I don't know when it started — this caring so much about the world's verdict. But I know this: every insecurity, every complex I carry has roots in this soil. For a long time I thought my nervousness was because of overthinking. But when I followed the thread, I found it tied to one word: judgement.
Most of my overthinking is not random. It's me trying to predict how someone might see me.
Take a funny memory from school. One of my secret skills was matchmaking. (Yes, you read that right.) A few of my friends confessed to the girls they liked and actually got into relationships because of the plans I made for them. I'm not bragging — okay, maybe a little. So I plan all the moves for my friends, like what should they say to start a conversation, what should they reply and what they shouldn't, what should they behave like and then they follow the plan and succeed. I might not know much about women and what do they like in a man, but I certainly know what they don't like, because obviously I have two elder sisters, I have been educated on this enough. So credit to my sisters here.
One day my friends asked why I never liked any girl in school. I told them I did but I was fine on my own. They laughed, said I try to act like those idiot sigma male.
I'm not a sigma male. I'm straight. I like women. But I also live with a deeper fear: not of rejection, but of misjudgement. I can stay single my whole life, but I can't stand a girl thinking I'm creepy, desperate, or like the men she's learned to be wary of. This is why I never did what I helped my friends to do.
My "plan" now? To trust God to let the right girl confess first, after all I am god's favourite child. I know — optimism gone wild.
I even write long messages over explaining things. People sometimes text back: "Bro, one line was enough." They don't see why I do it — because I'm scared the person on the other side will misunderstand me.
And this makes me question: maybe I'm not introverted. Maybe I'm just scared. In front of my sisters or old friends, I'm absurd, loud, a total extrovert.
I'm trying to push past it here in college. I have a small group of friends. Slowly I've started to speak up. Once I said something in the group, nothing unusual happened — nobody stared or whispered — and yet, for the whole day, the sentence circled my head like a vulture.

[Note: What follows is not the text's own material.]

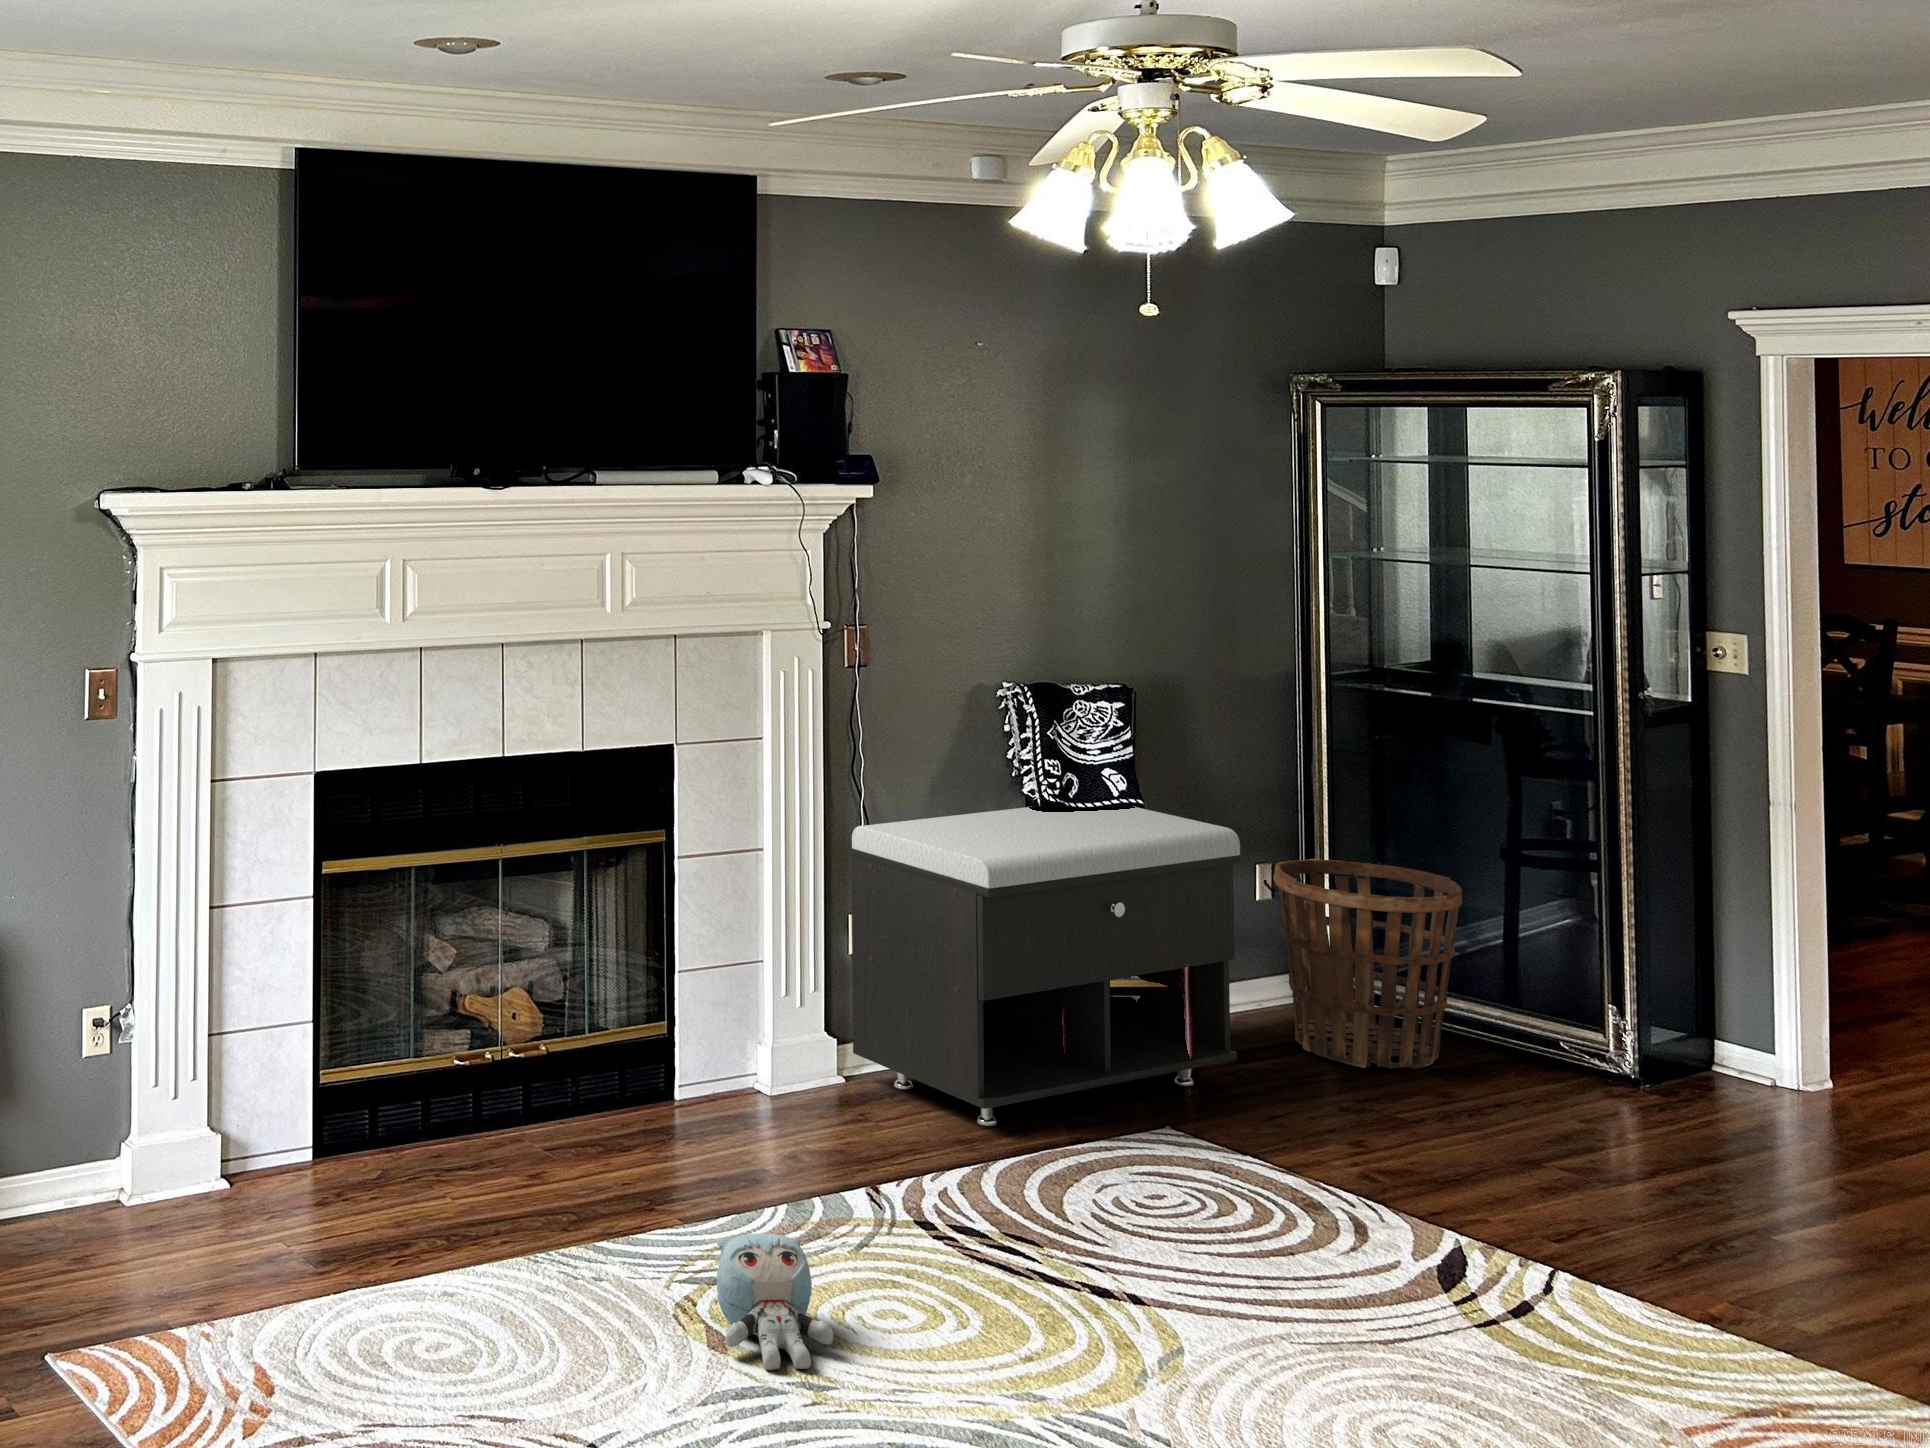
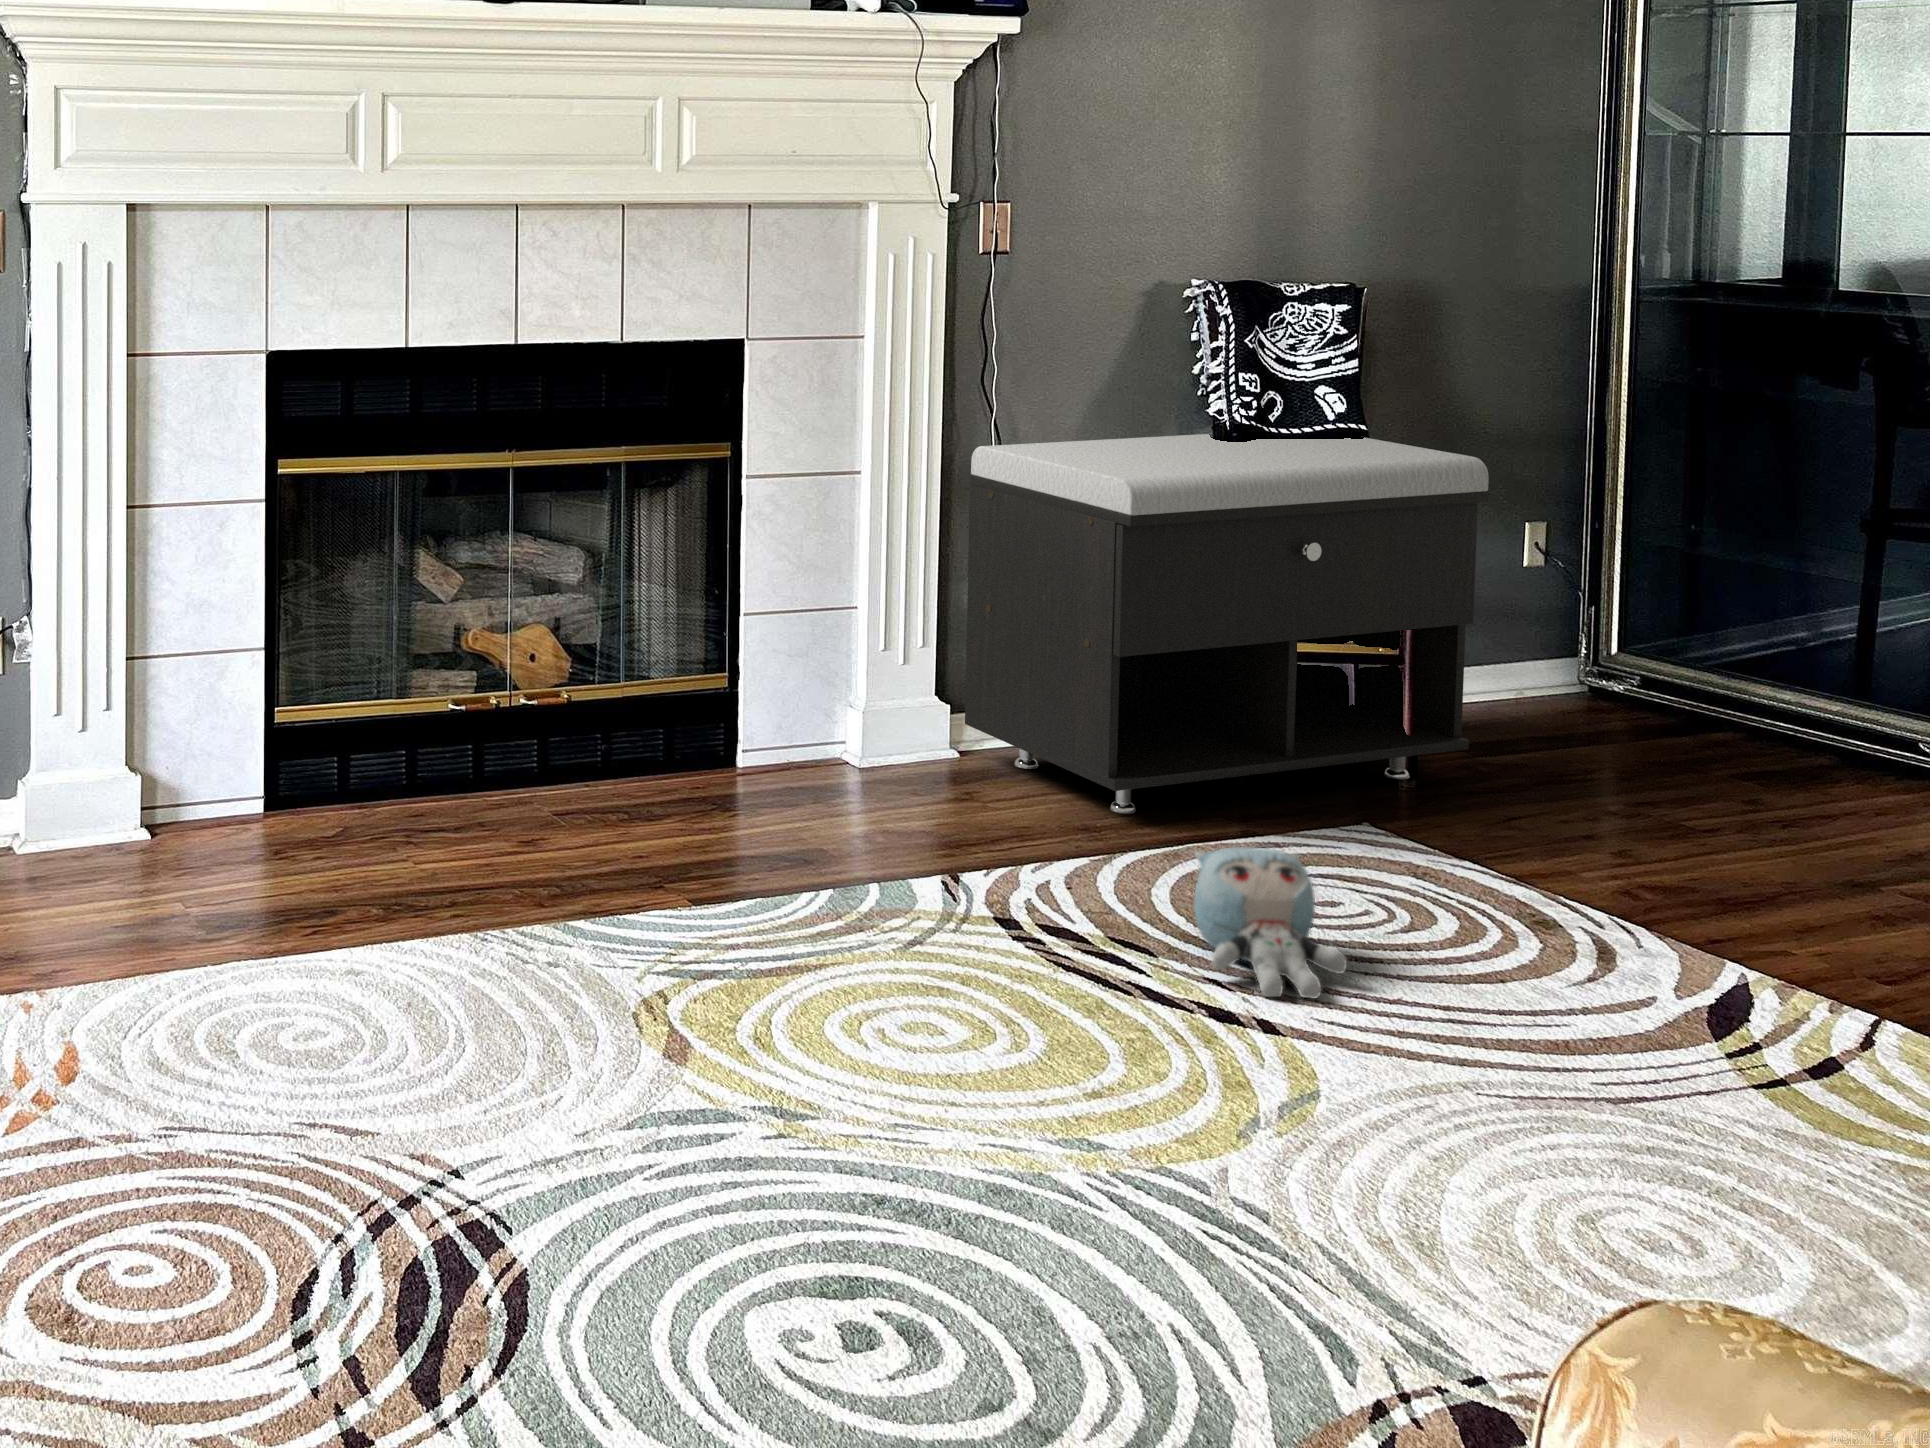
basket: present [1274,859,1462,1069] -> none [1541,512,1798,772]
plush toy: present [716,1234,833,1370] -> present [1194,847,1347,998]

Did I say the wrong thing? Should I have stayed quiet?
So you see, people's opinions weigh on me more than they should.
I'm a deep thinker. I can usually answer my own questions. This is the only one where I'm still blank: why do random people's judgements matter to me this much?
It's like living in fragments. Not posting the photo you love. Not sharing the achievement you're proud of. Not cracking the joke you wanted to crack. Overexplaining everything. Feeling self-conscious in rooms that should feel safe.
I know the solution is to remove people's opinions from my equation. I'm trying. But progress feels like walking through syrup.
And I'm not writing this as some 45-year-old with a foolproof cure. If you're reading this hoping for a magic solution, I don't have one. I'm writing because this fear is my biggest enemy. Nine out of ten things that I want to do but don't is because of this.
I want to live confidently. Deliver that brilliant speech. Post that photo. Crack that joke. Write that one-sentence message instead of the paragraph. Dress the way I like. And do many more things that I currently don't.
I'm writing this because if you feel the same, you should know you're not alone. And because maybe together, we'll learn to stop living in fragments.
We'll learn to live beyond eyes.
To end this I have a very beautiful poetic ending by a famous poet:
"We're born whole, but break into fragments under the world's stare.
This is my attempt to gather the pieces."